[Collected data entries]
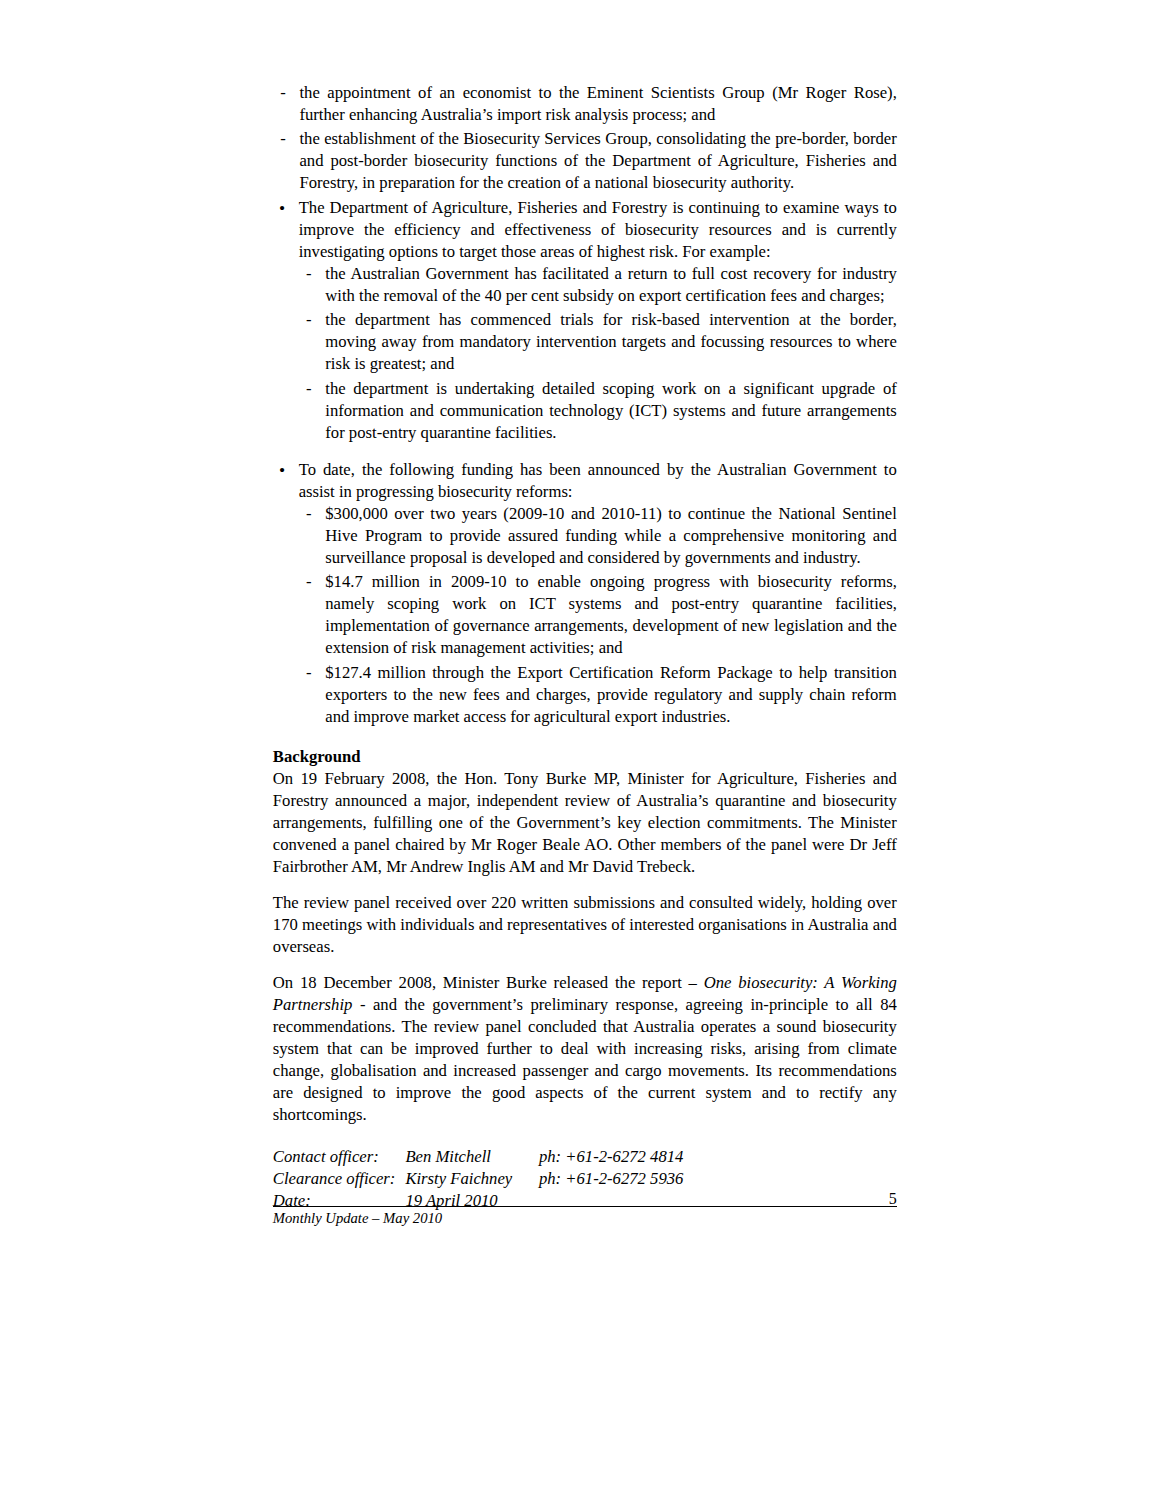the appointment of an economist to the Eminent Scientists Group (Mr Roger Rose), further enhancing Australia’s import risk analysis process; and
the establishment of the Biosecurity Services Group, consolidating the pre-border, border and post-border biosecurity functions of the Department of Agriculture, Fisheries and Forestry, in preparation for the creation of a national biosecurity authority.
The Department of Agriculture, Fisheries and Forestry is continuing to examine ways to improve the efficiency and effectiveness of biosecurity resources and is currently investigating options to target those areas of highest risk. For example:
the Australian Government has facilitated a return to full cost recovery for industry with the removal of the 40 per cent subsidy on export certification fees and charges;
the department has commenced trials for risk-based intervention at the border, moving away from mandatory intervention targets and focussing resources to where risk is greatest; and
the department is undertaking detailed scoping work on a significant upgrade of information and communication technology (ICT) systems and future arrangements for post-entry quarantine facilities.
To date, the following funding has been announced by the Australian Government to assist in progressing biosecurity reforms:
$300,000 over two years (2009-10 and 2010-11) to continue the National Sentinel Hive Program to provide assured funding while a comprehensive monitoring and surveillance proposal is developed and considered by governments and industry.
$14.7 million in 2009-10 to enable ongoing progress with biosecurity reforms, namely scoping work on ICT systems and post-entry quarantine facilities, implementation of governance arrangements, development of new legislation and the extension of risk management activities; and
$127.4 million through the Export Certification Reform Package to help transition exporters to the new fees and charges, provide regulatory and supply chain reform and improve market access for agricultural export industries.
Background
On 19 February 2008, the Hon. Tony Burke MP, Minister for Agriculture, Fisheries and Forestry announced a major, independent review of Australia’s quarantine and biosecurity arrangements, fulfilling one of the Government’s key election commitments. The Minister convened a panel chaired by Mr Roger Beale AO. Other members of the panel were Dr Jeff Fairbrother AM, Mr Andrew Inglis AM and Mr David Trebeck.
The review panel received over 220 written submissions and consulted widely, holding over 170 meetings with individuals and representatives of interested organisations in Australia and overseas.
On 18 December 2008, Minister Burke released the report – One biosecurity: A Working Partnership - and the government’s preliminary response, agreeing in-principle to all 84 recommendations. The review panel concluded that Australia operates a sound biosecurity system that can be improved further to deal with increasing risks, arising from climate change, globalisation and increased passenger and cargo movements. Its recommendations are designed to improve the good aspects of the current system and to rectify any shortcomings.
| Contact officer: | Ben Mitchell | ph: +61-2-6272 4814 |
| Clearance officer: | Kirsty Faichney | ph: +61-2-6272 5936 |
| Date: | 19 April 2010 | |
5
Monthly Update – May 2010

> [YOUR TASK]
What is needed is an exact copy of the lines from the one containing "ph: +61-2-6272 4814 |" through the last line of the records above, both included.

> [SOLUTION BELOW]
| Contact officer: | Ben Mitchell | ph: +61-2-6272 4814 |
| Clearance officer: | Kirsty Faichney | ph: +61-2-6272 5936 |
| Date: | 19 April 2010 | |
5
Monthly Update – May 2010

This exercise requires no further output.